Will Friedwald has come to my rescue again with an interesting post - this is what you might call the Complete Mel Tormé at the Crescendo, 1957 edition (there also was a 1954 date released on records). A Tormé gig at that Los Angeles night spot was chopped up and released piecemeal on two different LPs. Will has put it back together again. He explains:
"Bethlehem recorded about an hour (who knows?) of Mel at the club, and issued the results on two records - the first as above, the second titled Songs for Any Taste, with no mention anywhere that it was a live album.
"Among other strange things, they took Mel's version of 'Autumn Leaves' (sung in French) and put the main vocal on the first album and his gag intro on the second...
"And because the second album was only 25 minutes, they took his studio version of 'Plenty o' Nothin'' and stuck it on the end of the second album.
"Anyhow, I put the two albums together into one coherent set, the way I always wanted to hear it."
Tormé has always been one of my favorite singers, and has probably not made an appearance here before only because his LPs have all been reissued and I am too lazy to find my 78s and see which ones (if any) haven't been assembled into CD collections.
The LPs above was one of the records that started me on collecting vocalists.

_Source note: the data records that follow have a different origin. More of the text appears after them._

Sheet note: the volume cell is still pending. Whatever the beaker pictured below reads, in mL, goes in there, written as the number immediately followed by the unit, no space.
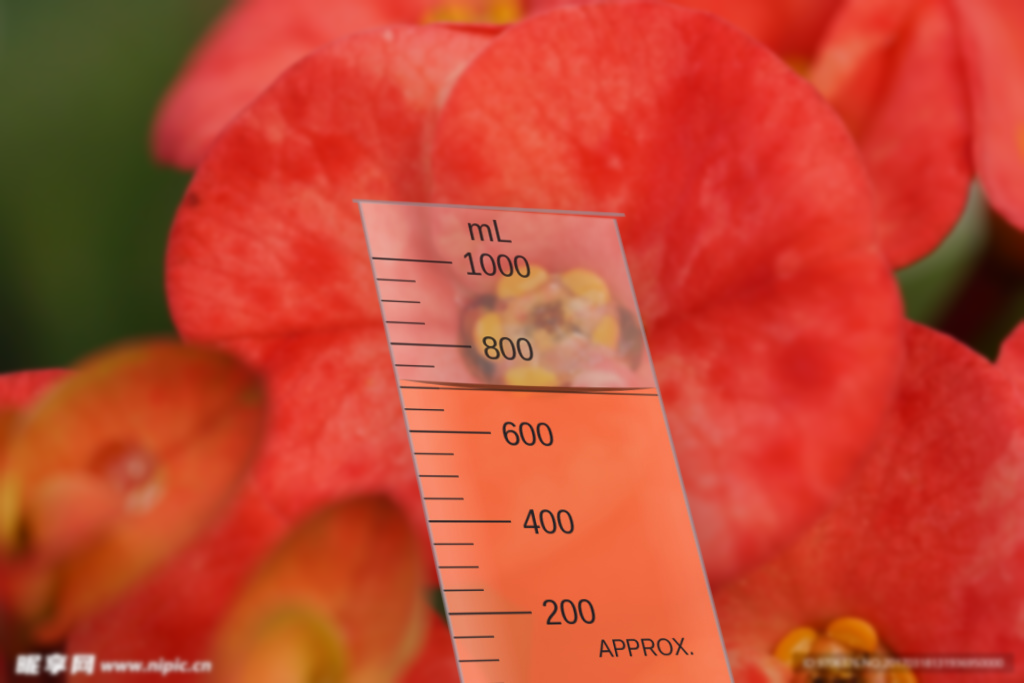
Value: 700mL
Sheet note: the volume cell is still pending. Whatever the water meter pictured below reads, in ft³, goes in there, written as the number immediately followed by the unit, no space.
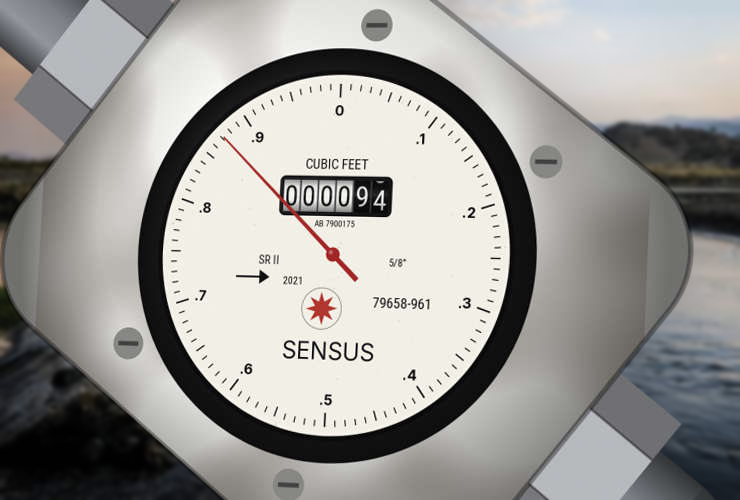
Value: 93.87ft³
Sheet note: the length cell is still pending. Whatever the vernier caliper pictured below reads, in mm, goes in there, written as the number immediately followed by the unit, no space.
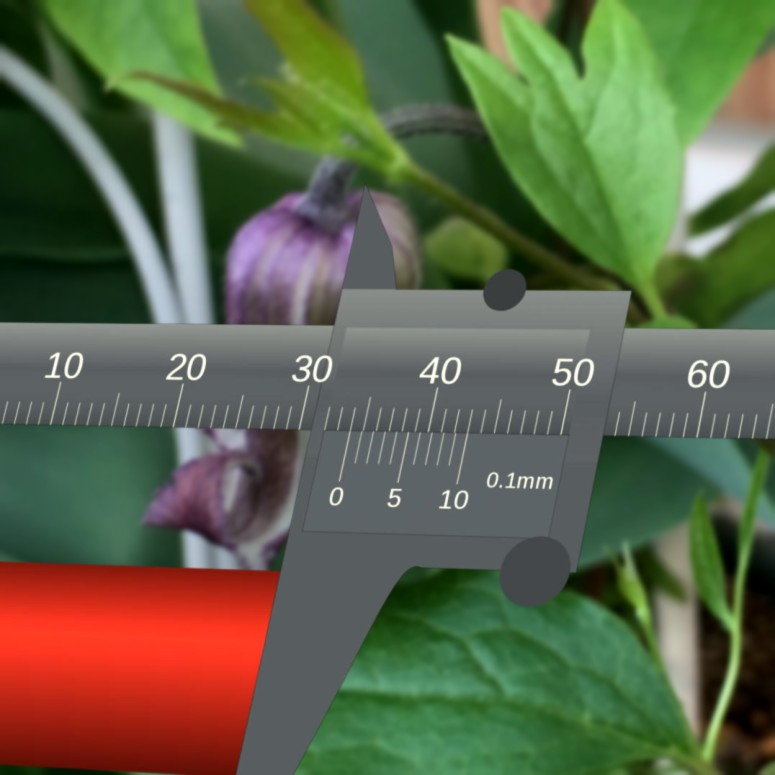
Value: 34.0mm
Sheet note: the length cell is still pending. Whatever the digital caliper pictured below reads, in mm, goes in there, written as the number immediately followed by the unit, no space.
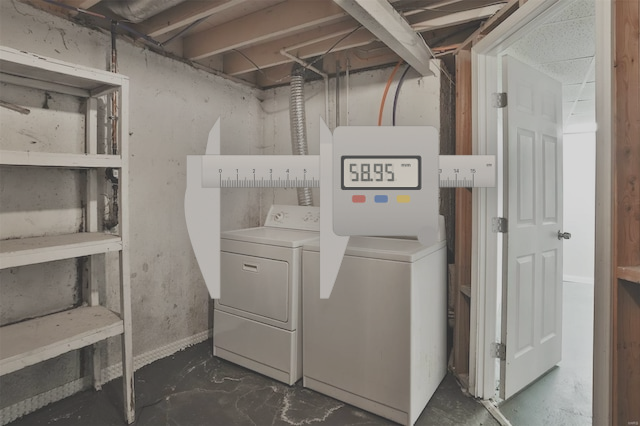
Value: 58.95mm
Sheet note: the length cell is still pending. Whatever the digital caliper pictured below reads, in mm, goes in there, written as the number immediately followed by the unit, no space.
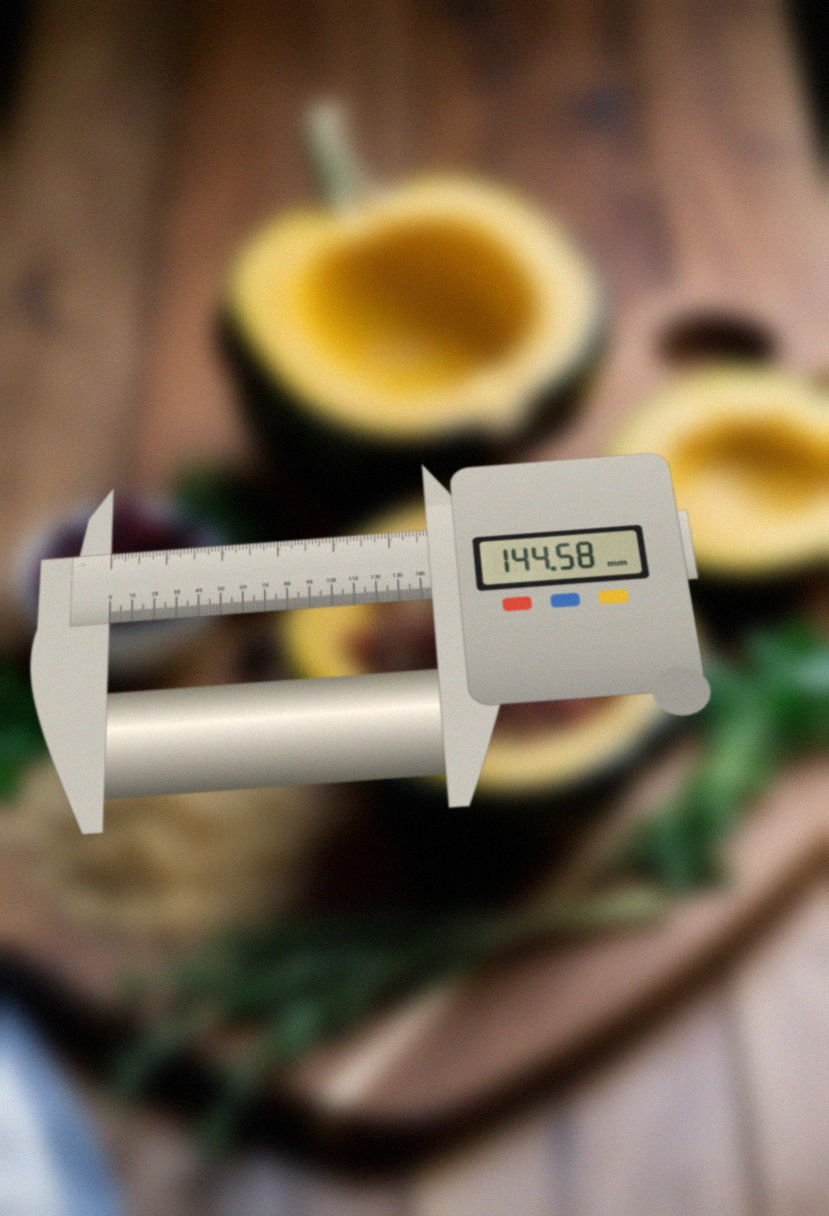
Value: 144.58mm
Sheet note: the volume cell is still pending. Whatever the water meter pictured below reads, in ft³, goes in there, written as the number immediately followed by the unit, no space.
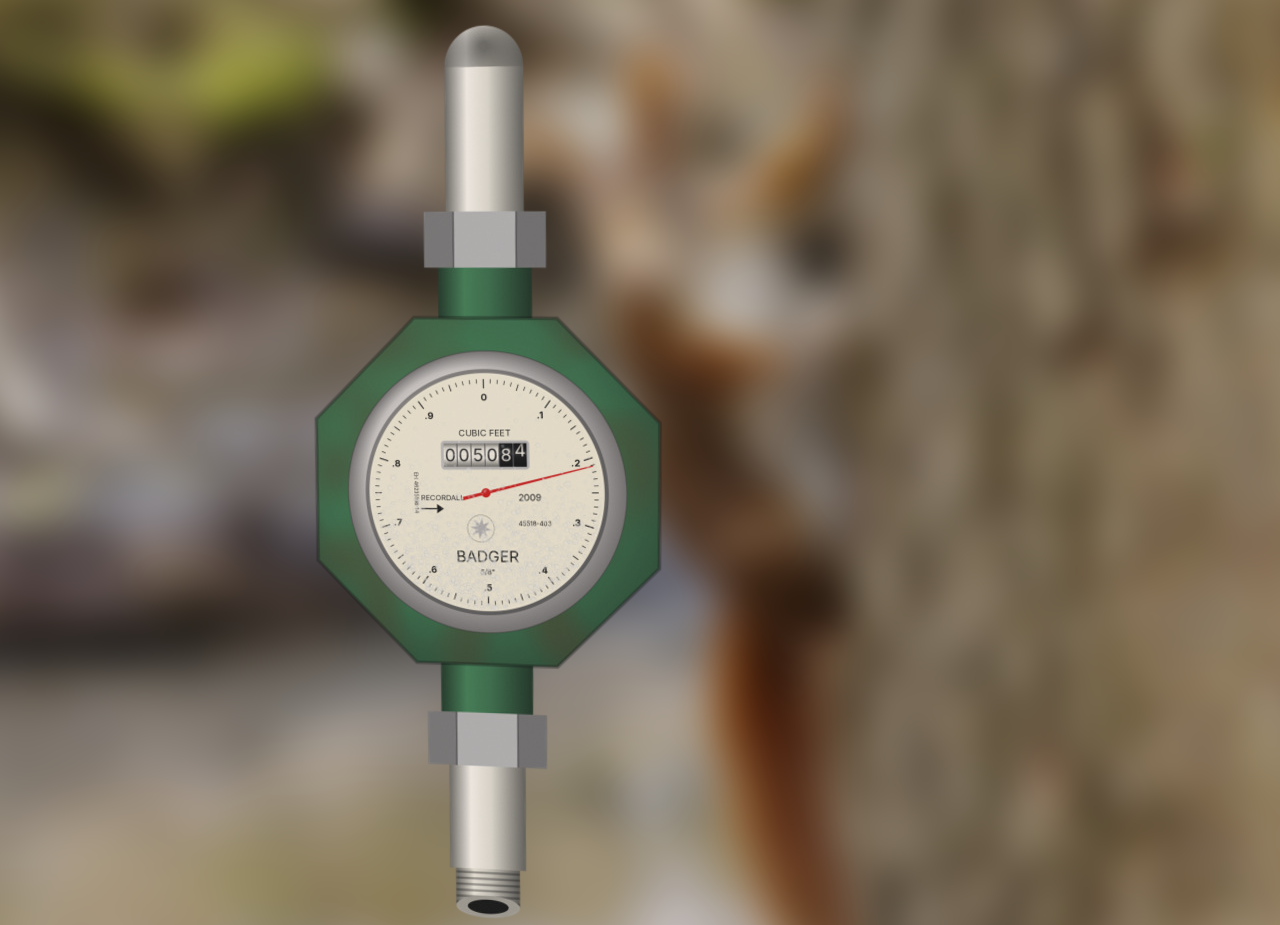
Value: 5084.21ft³
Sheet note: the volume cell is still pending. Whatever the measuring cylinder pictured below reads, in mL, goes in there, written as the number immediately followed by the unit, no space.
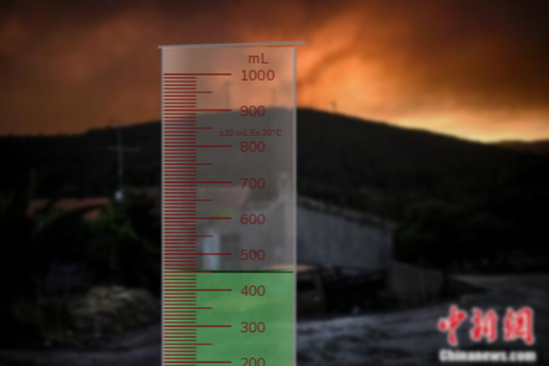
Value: 450mL
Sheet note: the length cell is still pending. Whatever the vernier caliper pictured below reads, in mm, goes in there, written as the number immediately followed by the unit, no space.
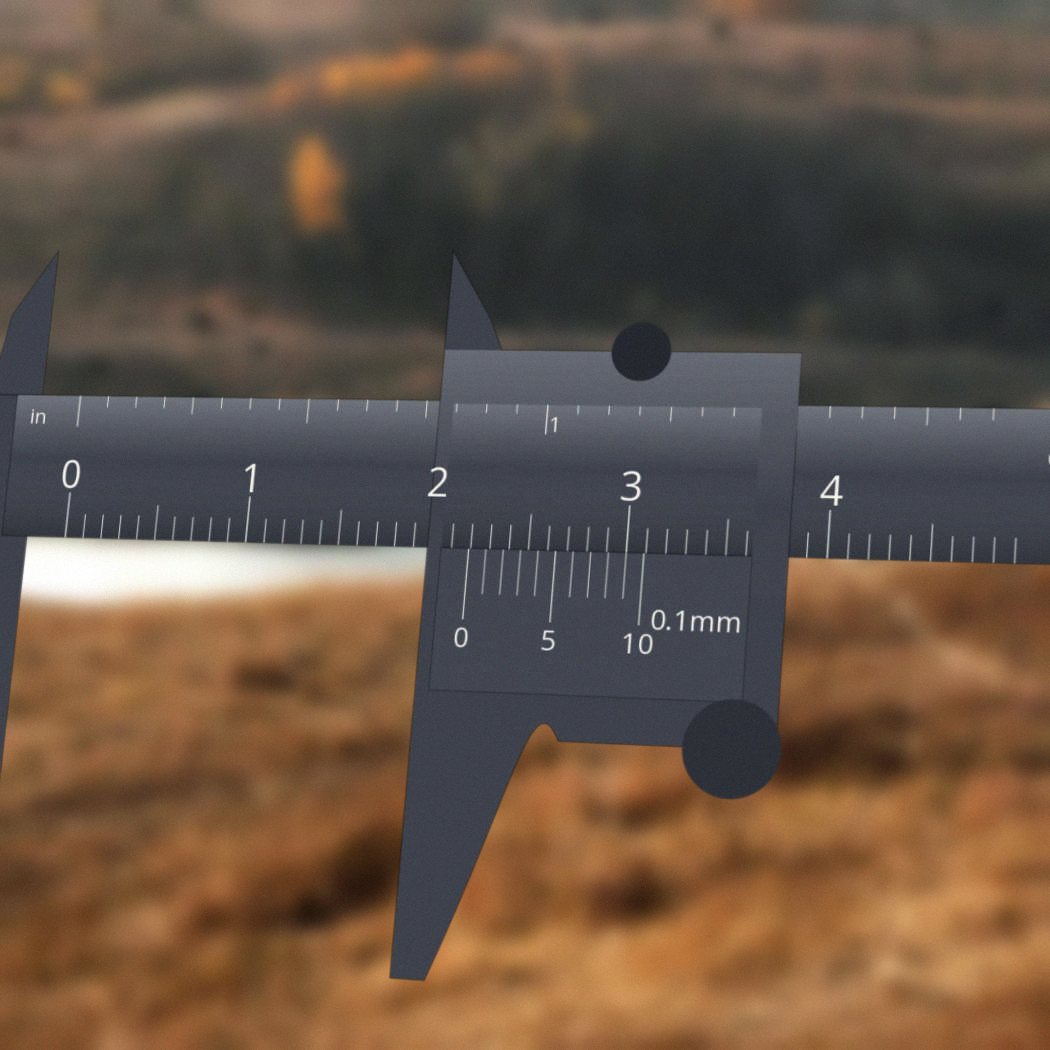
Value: 21.9mm
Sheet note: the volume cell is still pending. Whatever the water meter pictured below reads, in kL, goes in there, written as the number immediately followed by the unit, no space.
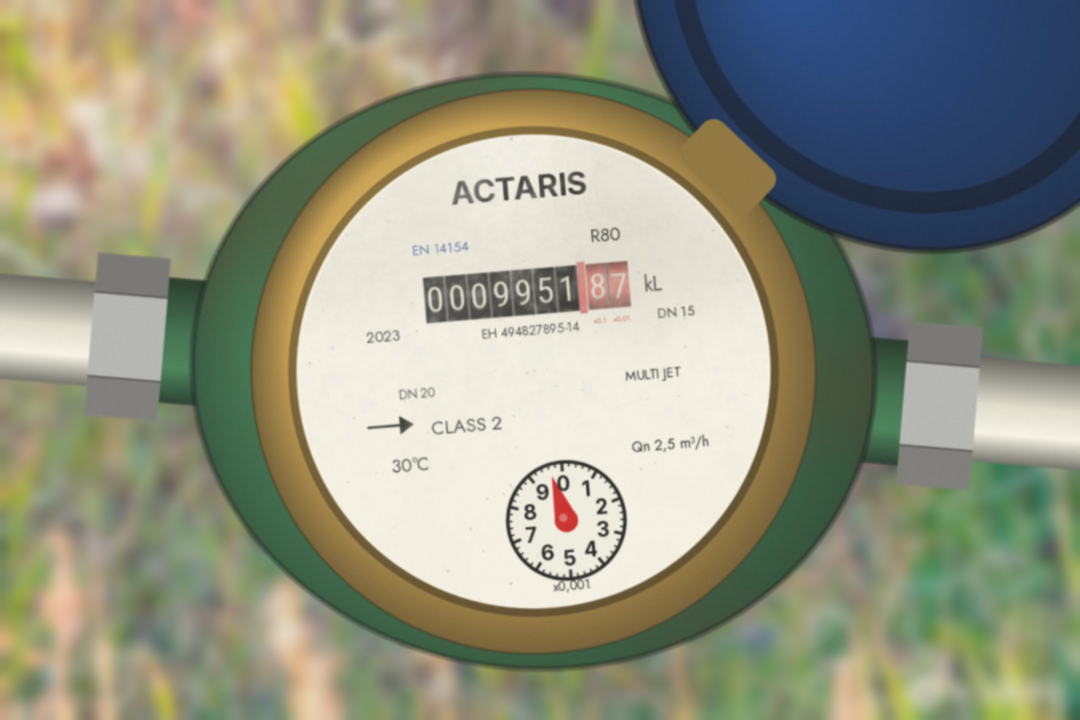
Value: 9951.869kL
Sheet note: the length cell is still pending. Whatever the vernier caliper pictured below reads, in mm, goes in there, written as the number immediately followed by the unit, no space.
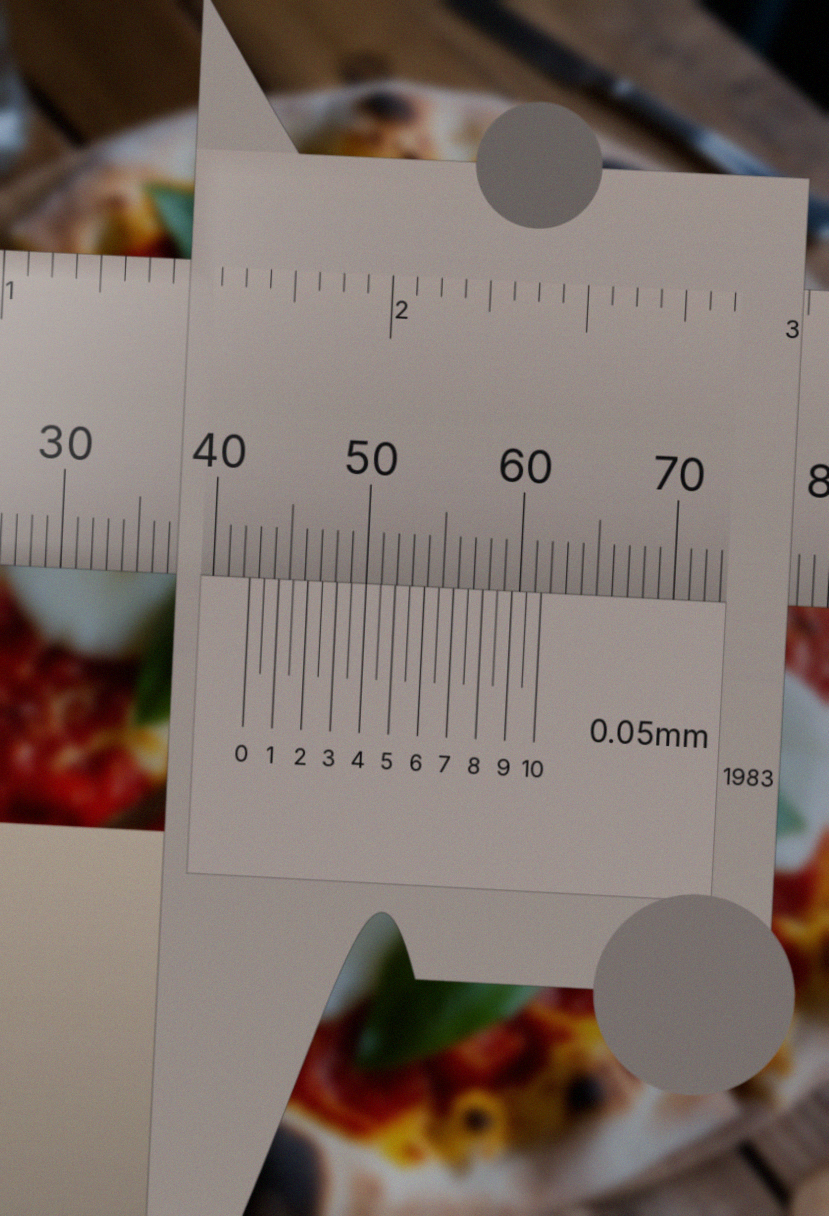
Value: 42.4mm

Almost 40 years ago, the young Buster, jazz fan extraordinaire, came across a cache of 50s vocal records at a charity sale. Not entirely sure why I picked them up (it may have been the backing musicians on this LP), but I did, in the process snaring Sinatra's Songs for Swinging Lovers, one of the Ella Fitzgerald Gershwin albums, an autographed copy of Carmen McRae's Blue Moon, Tormé Sings Fred Astaire, and some others - all of which I still own.
Thanks to Will for his generosity (and to Mel for his artistry)!